Purpose of the Study:

  • To develop a high-performance silicon-based anode for LIBs.
  • To improve ICE and long-term cycling stability.
  • To mitigate issues related to silicon volume expansion and SEI formation.

Main Methods:

  • Fabrication of silicon anodes using silicon flakes, Super P additive, and CMC/SBR binders on copper foil.
  • Pyrolysis of the fabricated anodes at 700 °C in argon to create a protective porous graphitic carbon structure.
  • Evaluation of electrochemical performance, including ICE and capacity retention over 200 cycles at 1 A/g.

Main Results:

  • Achieved 88.8% ICE and retained 2 mAh/cm² areal capacity after 200 cycles.
  • Pyrolyzed binders formed a mechanically robust and conductive graphitic carbon matrix encapsulating silicon flakes.
  • Super P additive demonstrated superior performance compared to KB due to a smaller effective surface area, reducing SEI formation.

Conclusions:

  • The developed one-step fabrication process yields a high-capacity silicon anode with excellent ICE and cycling stability.
  • The porous graphitic carbon structure effectively protects silicon from electrolyte reactions and accommodates volume changes.
  • Optimized conductivity additives are crucial for enhancing both initial efficiency and long-term performance of silicon anodes.

Provided information>

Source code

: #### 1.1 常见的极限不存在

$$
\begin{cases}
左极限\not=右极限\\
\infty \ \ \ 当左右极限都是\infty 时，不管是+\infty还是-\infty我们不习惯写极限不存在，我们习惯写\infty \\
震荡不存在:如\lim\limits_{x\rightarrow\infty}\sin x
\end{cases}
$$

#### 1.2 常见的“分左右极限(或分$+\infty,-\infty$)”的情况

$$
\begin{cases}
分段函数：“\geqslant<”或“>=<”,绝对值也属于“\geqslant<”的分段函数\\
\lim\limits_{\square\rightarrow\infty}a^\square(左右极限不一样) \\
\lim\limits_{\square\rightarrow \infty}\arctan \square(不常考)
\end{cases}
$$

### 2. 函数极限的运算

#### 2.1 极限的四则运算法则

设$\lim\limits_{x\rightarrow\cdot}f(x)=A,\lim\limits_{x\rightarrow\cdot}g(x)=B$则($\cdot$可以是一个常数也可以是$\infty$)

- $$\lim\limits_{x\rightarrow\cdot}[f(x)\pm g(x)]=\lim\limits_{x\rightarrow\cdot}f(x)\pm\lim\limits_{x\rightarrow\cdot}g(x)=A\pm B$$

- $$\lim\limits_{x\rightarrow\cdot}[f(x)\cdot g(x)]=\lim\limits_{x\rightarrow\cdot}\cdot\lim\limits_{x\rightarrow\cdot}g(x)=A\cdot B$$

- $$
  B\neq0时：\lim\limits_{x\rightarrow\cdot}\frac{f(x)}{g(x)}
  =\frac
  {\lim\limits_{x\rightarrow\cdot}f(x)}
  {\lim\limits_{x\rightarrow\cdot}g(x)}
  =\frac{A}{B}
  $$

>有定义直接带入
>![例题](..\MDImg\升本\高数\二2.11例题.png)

Activities>
1. According to the silicon anode summary, at what temperature and in what atmosphere were the fabricated anodes pyrolyzed?
2. Return, character for character, the passage of the silicon anode summary that opens with the words containing "Purpose of the" and closes with "on copper foil.".

Solution list>
1. At 700 °C in argon.

2.
Purpose of the Study:

  • To develop a high-performance silicon-based anode for LIBs.
  • To improve ICE and long-term cycling stability.
  • To mitigate issues related to silicon volume expansion and SEI formation.

Main Methods:

  • Fabrication of silicon anodes using silicon flakes, Super P additive, and CMC/SBR binders on copper foil.